Arte promocional de Midnight Murder Club, mostrando uma figura mascarada com chifres e terno segurando um revólver, enquanto outra personagem armada aparece ao fundo em um ambiente iluminado em vermelho.
Arte oficial de Midnight Murder Club

Review | Midnight Murder Club (PS5)

Jogo de tiro e festa da Velan Studios mostra boas ideias, mas repetição e falta de conteúdo atrapalham a experiência

Quando Midnight Murder Club foi anunciado pela Velan Studios, muita gente ficou intrigada com a proposta: um jogo que mistura elementos de party game, shooter em primeira pessoa e horror de atmosfera, tudo dentro de uma mansão mal-assombrada mergulhada em escuridão quase total. A ideia parecia fresca, principalmente ao abraçar a simplicidade de reunir amigos para partidas rápidas, caóticas e cheias de risadas nervosas.

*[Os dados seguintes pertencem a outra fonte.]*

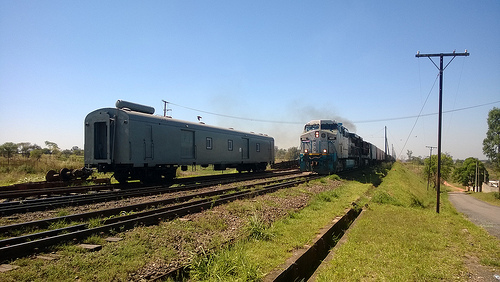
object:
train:
[296, 110, 403, 171]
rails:
[1, 135, 331, 256]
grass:
[1, 166, 321, 234]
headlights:
[302, 131, 333, 154]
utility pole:
[433, 49, 443, 213]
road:
[436, 171, 499, 240]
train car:
[83, 99, 280, 188]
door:
[94, 122, 109, 160]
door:
[181, 130, 199, 160]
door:
[242, 137, 252, 159]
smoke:
[208, 97, 361, 135]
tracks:
[2, 152, 318, 252]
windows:
[203, 137, 218, 150]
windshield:
[303, 118, 339, 131]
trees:
[480, 105, 500, 193]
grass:
[0, 150, 500, 281]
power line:
[393, 36, 473, 159]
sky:
[1, 1, 500, 160]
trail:
[436, 178, 468, 192]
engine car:
[301, 113, 358, 174]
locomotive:
[79, 98, 279, 175]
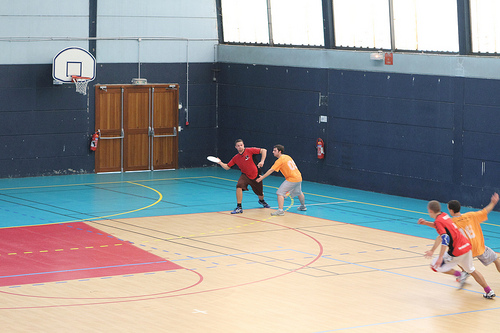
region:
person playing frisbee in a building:
[201, 133, 276, 213]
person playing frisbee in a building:
[249, 138, 306, 215]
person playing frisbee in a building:
[417, 198, 497, 302]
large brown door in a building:
[88, 80, 183, 176]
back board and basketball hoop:
[48, 45, 99, 94]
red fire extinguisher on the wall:
[312, 132, 327, 161]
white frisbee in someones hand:
[202, 151, 222, 164]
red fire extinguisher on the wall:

Agora, com a versão final no PlayStation 5, é hora de avaliar o resultado. Apesar da criatividade e de alguns momentos realmente divertidos, Midnight Murder Club acaba sendo um título que entrega boas sessões casuais, mas esbarra em limitações graves: falta de conteúdo, repetição excessiva e um design que não sustenta a experiência no longo prazo.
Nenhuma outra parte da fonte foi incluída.